The Exploit Protection screen is worth a little more scrutiny (see Figure 1-12). It can protect you against multiple types of exploits and is on by default. It features Control Flow Guard, which helps to ensure the integrity of indirect calls made to the system, and Data Execution Prevention, which prevents code from being run in memory pages that are reserved for data. Plus, it offers Address Space Layout Randomization (ASLR), which provides randomization for the locations where executables are stored in your server’s memory. This provides protection against buffer overflow attacks.

Screen capture depicting Windows Security screen with Exploit Protection.
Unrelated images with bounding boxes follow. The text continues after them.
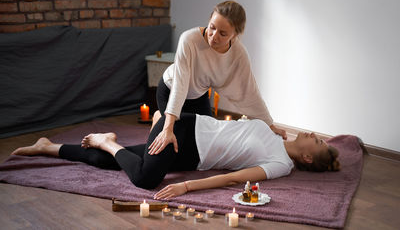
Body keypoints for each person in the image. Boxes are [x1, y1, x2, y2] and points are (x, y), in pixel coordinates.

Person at [12, 111, 340, 200]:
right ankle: (107, 139)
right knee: (144, 179)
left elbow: (234, 178)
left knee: (106, 162)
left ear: (309, 159)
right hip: (182, 129)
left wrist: (186, 187)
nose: (314, 135)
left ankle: (47, 147)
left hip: (191, 158)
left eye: (319, 143)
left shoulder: (281, 165)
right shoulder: (273, 130)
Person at [156, 0, 287, 156]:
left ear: (235, 35)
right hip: (170, 90)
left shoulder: (239, 53)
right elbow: (180, 86)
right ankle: (159, 120)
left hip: (198, 95)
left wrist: (270, 126)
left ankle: (159, 119)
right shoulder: (189, 39)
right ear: (209, 20)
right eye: (212, 27)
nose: (214, 37)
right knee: (173, 145)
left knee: (206, 145)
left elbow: (250, 93)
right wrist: (167, 127)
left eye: (223, 33)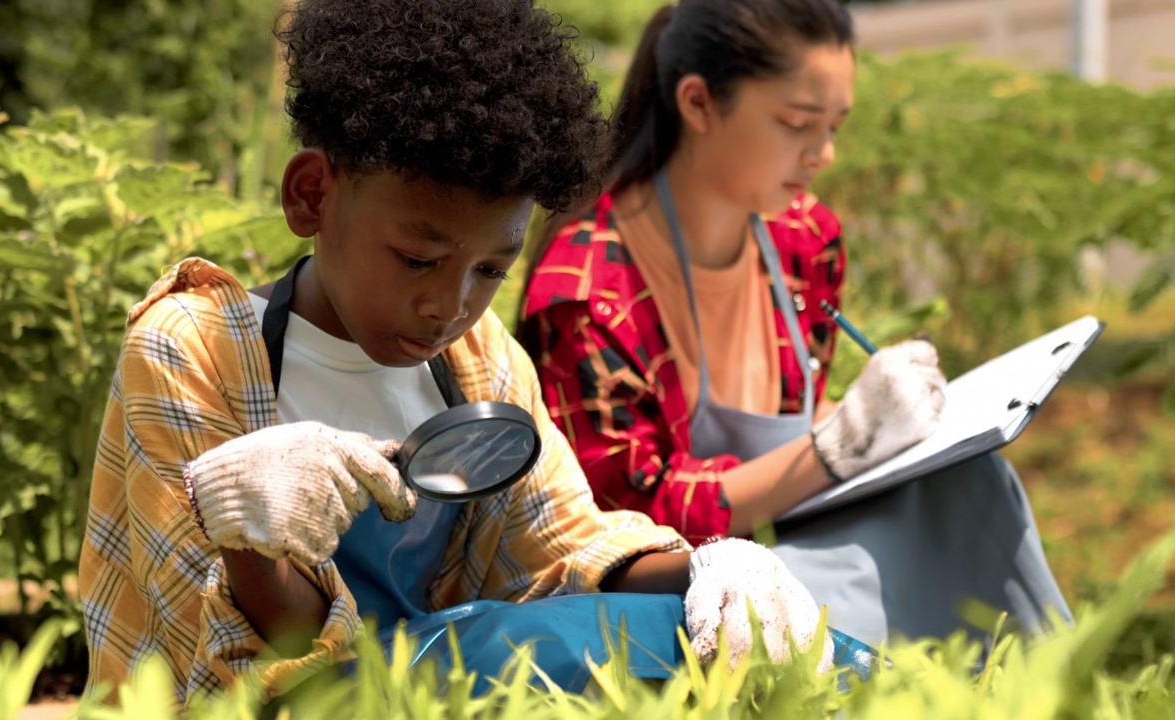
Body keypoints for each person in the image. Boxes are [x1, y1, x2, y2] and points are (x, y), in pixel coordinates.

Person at [77, 0, 840, 706]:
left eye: (489, 272)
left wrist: (710, 570)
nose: (449, 307)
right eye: (416, 259)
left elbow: (560, 546)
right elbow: (248, 663)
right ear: (312, 195)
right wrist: (248, 531)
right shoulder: (193, 350)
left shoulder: (482, 365)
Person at [519, 0, 1072, 648]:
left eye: (835, 125)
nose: (825, 154)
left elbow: (793, 412)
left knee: (971, 481)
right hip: (695, 581)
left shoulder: (805, 237)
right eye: (798, 123)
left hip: (798, 517)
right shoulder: (588, 294)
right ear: (698, 105)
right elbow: (627, 528)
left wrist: (886, 418)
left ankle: (1049, 676)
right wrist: (837, 446)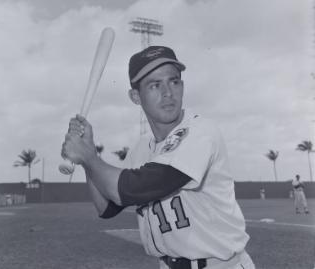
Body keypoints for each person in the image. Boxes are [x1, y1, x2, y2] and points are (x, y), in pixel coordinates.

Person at [62, 46, 255, 269]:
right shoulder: (142, 147)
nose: (168, 93)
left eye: (174, 82)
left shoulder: (201, 132)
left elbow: (131, 189)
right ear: (136, 96)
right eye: (155, 85)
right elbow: (106, 207)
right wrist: (88, 155)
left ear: (182, 86)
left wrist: (87, 157)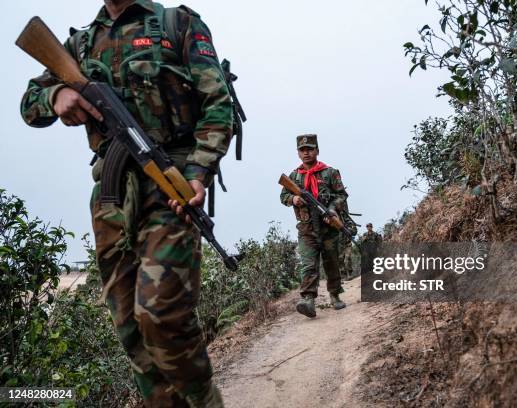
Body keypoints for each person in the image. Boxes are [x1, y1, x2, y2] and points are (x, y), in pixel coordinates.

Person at [20, 1, 233, 406]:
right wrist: (57, 95)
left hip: (170, 186)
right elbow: (30, 103)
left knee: (160, 314)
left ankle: (205, 399)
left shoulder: (176, 24)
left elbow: (218, 105)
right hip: (112, 198)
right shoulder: (81, 43)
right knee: (128, 326)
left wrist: (198, 172)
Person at [280, 134, 348, 318]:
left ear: (317, 150)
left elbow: (342, 195)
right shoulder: (294, 176)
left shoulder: (330, 172)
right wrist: (294, 198)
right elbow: (283, 196)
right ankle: (308, 299)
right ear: (298, 153)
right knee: (308, 265)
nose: (306, 153)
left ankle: (334, 295)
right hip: (306, 229)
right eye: (302, 150)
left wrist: (332, 210)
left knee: (331, 262)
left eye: (310, 149)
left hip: (328, 228)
FIGURE 1-12: Exploit Protection provides several more advanced mechanisms to protect your system, already enabled by default.

Device Security

Last but not least is the Device Security section, which provides utilities that allow you to interact with your Trusted Platform Module (TPM) chip (if you have one) and virtualization controls. The TPM is a chip on your motherboard that generates cryptographic keys and keeps half of the key; the other half of the key is stored on disk. This prevents a thief from stealing a hard drive and decrypting it on another system. There is a button to clear the TPM, and users can receive recommendations to update their TPM firmware when there is an update available. There is also a Hypervisor Control Integrity setting that you can use to enable or disable this functionality. It’s used to determine if software running in kernel mode like drivers is safe software. You can see in Figure 1-13 that the Hypervisor Control Integrity piece is running on my virtual machine, but it has no TPM exposed to it, so the TPM options do not exist.

Screen capture depicting Windows Security screen with Hypervisor Control Integrity in Device Security.

FIGURE 1-13: The Hypervisor Control Integrity feature is shown under Core Isolation on this virtual machine.

If you click Core Isolation Details, you can adjust the settings for Hypervisor Control Integrity. You’re presented with a simple slider switch that allows you to enable or disable memory integrity.